The court also in brief dealt with ipso facto clauses while dealing with the validity of the proposed termination of PPA and opined that it is rather a policy determination leaving it for legislative process.

Para 153 as Quoted

“As discussed in Section ―J.3 of this judgement, the broader question of the validity of ipso facto clauses has been the subject matter of sustained legislative intervention in many jurisdictions. This is an intricate policy determination, for it raises a series of questions about striking the appropriate balance between contractual freedom on the one hand and corporate rescue on the other. We are cognizant that any rule that we might craft, howsoever narrow, could have a series of unintended second order effects, in terms of opening the floodgates for intervention from the NCLT that might impinge upon contractual freedom of the terminating party. Further, the comparative experience also teaches us that, given that the invalidation of ipso facto clauses can unsettle the interests that contractual relationships are founded upon, some jurisdictions that have invalidated such clauses have done so in a cautious, prospective fashion. This ensures that while the policy of the insolvency law is brought into tandem with the global regimes, it does not affect the contractual rights of those parties who could not have reasonably accounted for this change in position while negotiating their contractual terms. Such an approach is an evidence and recognition of the harmful effects on commercial stability that such encroachment into contractual freedom can generate, even when done legislatively after careful deliberation.”

      Conclusion

In view of the interpretation accorded by the NCLT in Astonfield Solar (Gujarat) Private Ltd v Gujarat Urja Vikas Nigam Limited  to an “instrument” under Section 238 of the IBC read with the decision of the NCLAT and being upheld by the Apex Court, , keeping in mind the basic objective of the IBC, being, inter alia, the maximisation of value of assets of the corporate debtor and the fact that the sole business of the corporate debtor was to supply power to the Appellant, the termination of the PPA by the Appellant during insolvency proceedings would have rendered the CIRP redundant.
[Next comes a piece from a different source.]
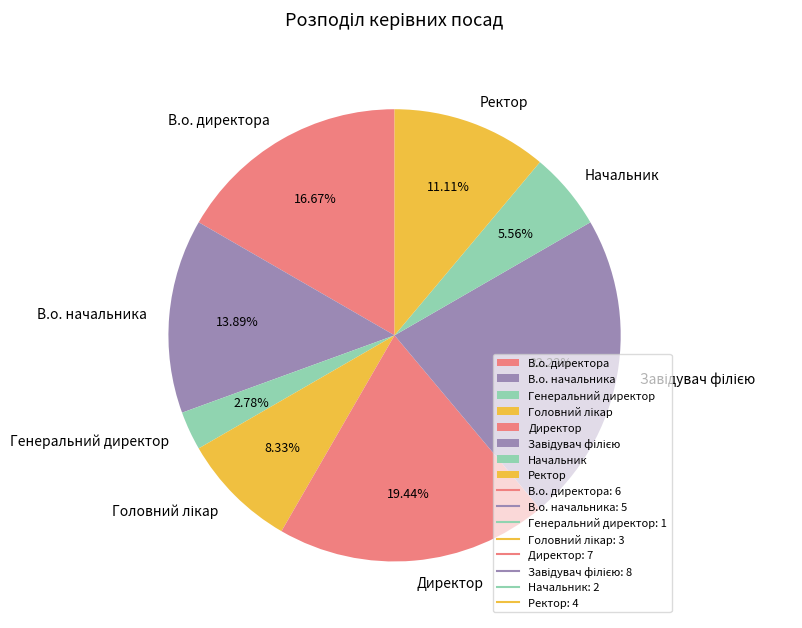

What percentage is NOT represented by Ректор?

88.9%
Therefore, the termination of the PPA by the Appellant was not allowed rejecting the contention that it is a matter outside the jurisdiction of NCLT, However the apex court while Interpreting Section 60(5) IBC brought within it all the contracts that are related to or subject matter of the insolvency proceedings  , the apex court  appears to have further strengthened its approach to dealing with insolvency matters by favouring the alternative that allows keeping the corporate debtor as a going concern, while adopting a purposive interpretation of Section 60(5) and 238 of the IBC.